*** Data for review Section Begins ***
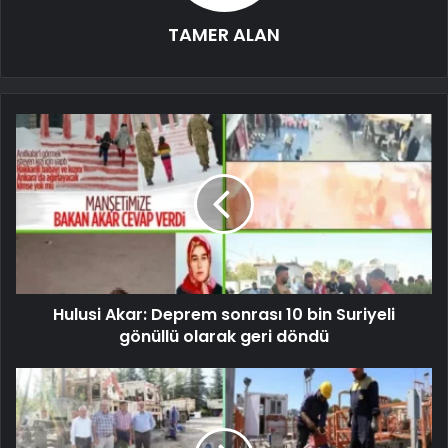
TAMER ALAN
Hulusi Akar: Deprem sonrası 10 bin Suriyeli
gönüllü olarak geri döndü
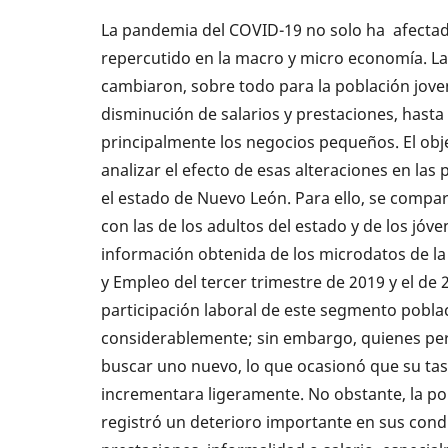
La pandemia del COVID-19 no solo ha afectado
repercutido en la macro y micro economía. La
cambiaron, sobre todo para la población jove
disminución de salarios y prestaciones, hasta 
principalmente los negocios pequeños. El obje
analizar el efecto de esas alteraciones en las
el estado de Nuevo León. Para ello, se compa
con las de los adultos del estado y de los jóven
información obtenida de los microdatos de l
y Empleo del tercer trimestre de 2019 y el de 2
participación laboral de este segmento poblac
considerablemente; sin embargo, quienes pe
buscar uno nuevo, lo que ocasionó que su ta
incrementara ligeramente. No obstante, la p
registró un deterioro importante en sus cond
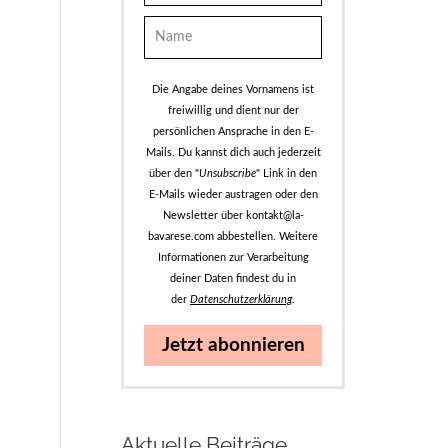
Die Angabe deines Vornamens ist
freiwillig und dient nur der
persönlichen Ansprache in den E-
Mails. Du kannst dich auch jederzeit
über den "
Unsubscribe
" Link in den
E-Mails wieder austragen oder den
Newsletter über kontakt@la-
bavarese.com abbestellen. Weitere
Informationen zur Verarbeitung
deiner Daten findest du in
der
Datenschutzerklärung
.
Jetzt abonnieren
Aktuelle Beiträge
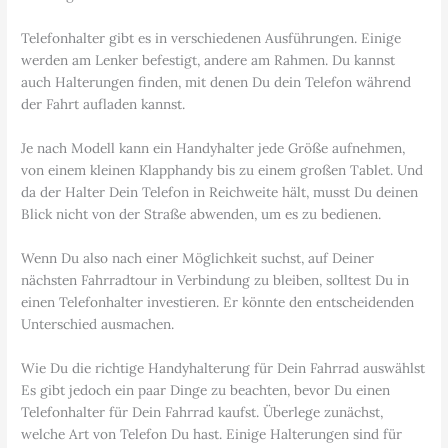
Telefonhalter gibt es in verschiedenen Ausführungen. Einige
werden am Lenker befestigt, andere am Rahmen. Du kannst
auch Halterungen finden, mit denen Du dein Telefon während
der Fahrt aufladen kannst.
Je nach Modell kann ein Handyhalter jede Größe aufnehmen,
von einem kleinen Klapphandy bis zu einem großen Tablet. Und
da der Halter Dein Telefon in Reichweite hält, musst Du deinen
Blick nicht von der Straße abwenden, um es zu bedienen.
Wenn Du also nach einer Möglichkeit suchst, auf Deiner
nächsten Fahrradtour in Verbindung zu bleiben, solltest Du in
einen Telefonhalter investieren. Er könnte den entscheidenden
Unterschied ausmachen.
Wie Du die richtige Handyhalterung für Dein Fahrrad auswählst
Es gibt jedoch ein paar Dinge zu beachten, bevor Du einen
Telefonhalter für Dein Fahrrad kaufst. Überlege zunächst,
welche Art von Telefon Du hast. Einige Halterungen sind für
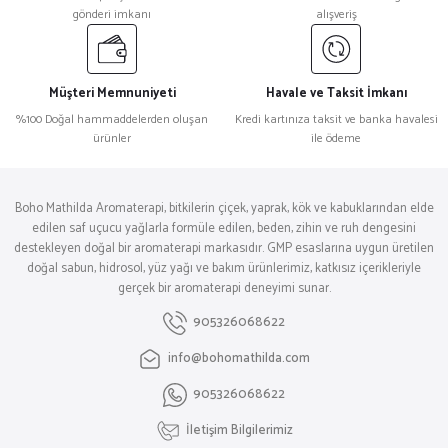
gönderi imkanı
alışveriş
Müşteri Memnuniyeti
Havale ve Taksit İmkanı
%100 Doğal hammaddelerden oluşan
Kredi kartınıza taksit ve banka havalesi
ürünler
ile ödeme
Boho Mathilda Aromaterapi, bitkilerin çiçek, yaprak, kök ve kabuklarından elde
edilen saf uçucu yağlarla formüle edilen, beden, zihin ve ruh dengesini
destekleyen doğal bir aromaterapi markasıdır. GMP esaslarına uygun üretilen
doğal sabun, hidrosol, yüz yağı ve bakım ürünlerimiz, katkısız içerikleriyle
gerçek bir aromaterapi deneyimi sunar.
905326068622
info@bohomathilda.com
905326068622
İletişim Bilgilerimiz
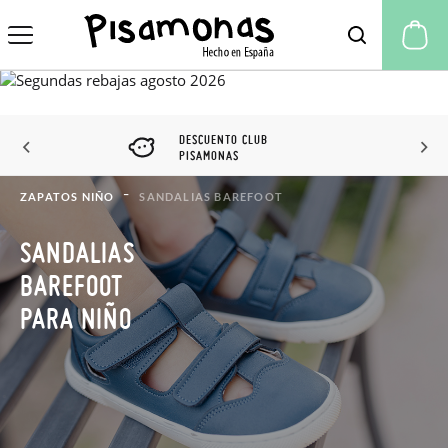
Mi
DESCUENTO CLUB
PISAMONAS
ZAPATOS NIÑO
SANDALIAS BAREFOOT
SANDALIAS
BAREFOOT
PARA NIÑO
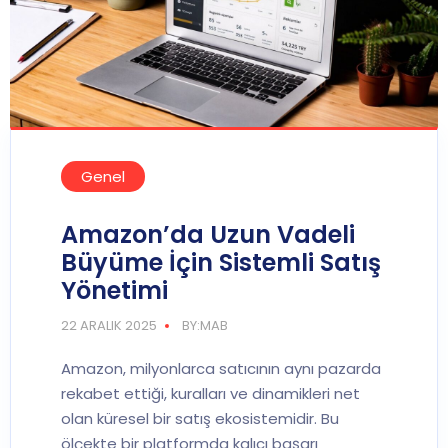
Genel
Amazon’da Uzun Vadeli
Büyüme İçin Sistemli Satış
Yönetimi
22 ARALIK 2025
BY:MAB
Amazon, milyonlarca satıcının aynı pazarda
rekabet ettiği, kuralları ve dinamikleri net
olan küresel bir satış ekosistemidir. Bu
ölçekte bir platformda kalıcı başarı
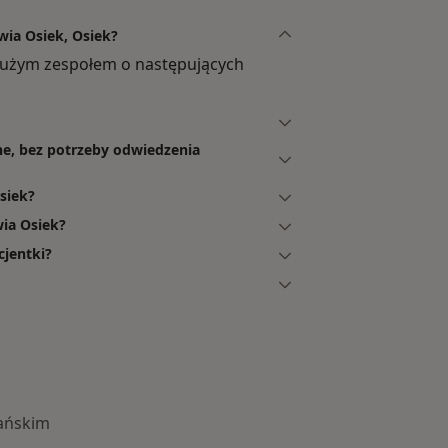
wia Osiek, Osiek?
dużym zespołem o następujących
ne, bez potrzeby odwiedzenia
siek?
ia Osiek?
cjentki?
dańskim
*** Data for review Section Ends ***
## Aim of the task
Those lines of the records above that run from the one containing "der Fahrt aufladen kannst." through the one containing "Havale ve Taksit İmkanı" should be returned exactly, with no pictures among them.

## Reply to the exercise
der Fahrt aufladen kannst.
Je nach Modell kann ein Handyhalter jede Größe aufnehmen,
von einem kleinen Klapphandy bis zu einem großen Tablet. Und
da der Halter Dein Telefon in Reichweite hält, musst Du deinen
Blick nicht von der Straße abwenden, um es zu bedienen.
Wenn Du also nach einer Möglichkeit suchst, auf Deiner
nächsten Fahrradtour in Verbindung zu bleiben, solltest Du in
einen Telefonhalter investieren. Er könnte den entscheidenden
Unterschied ausmachen.
Wie Du die richtige Handyhalterung für Dein Fahrrad auswählst
Es gibt jedoch ein paar Dinge zu beachten, bevor Du einen
Telefonhalter für Dein Fahrrad kaufst. Überlege zunächst,
welche Art von Telefon Du hast. Einige Halterungen sind für
gönderi imkanı
alışveriş
Müşteri Memnuniyeti
Havale ve Taksit İmkanı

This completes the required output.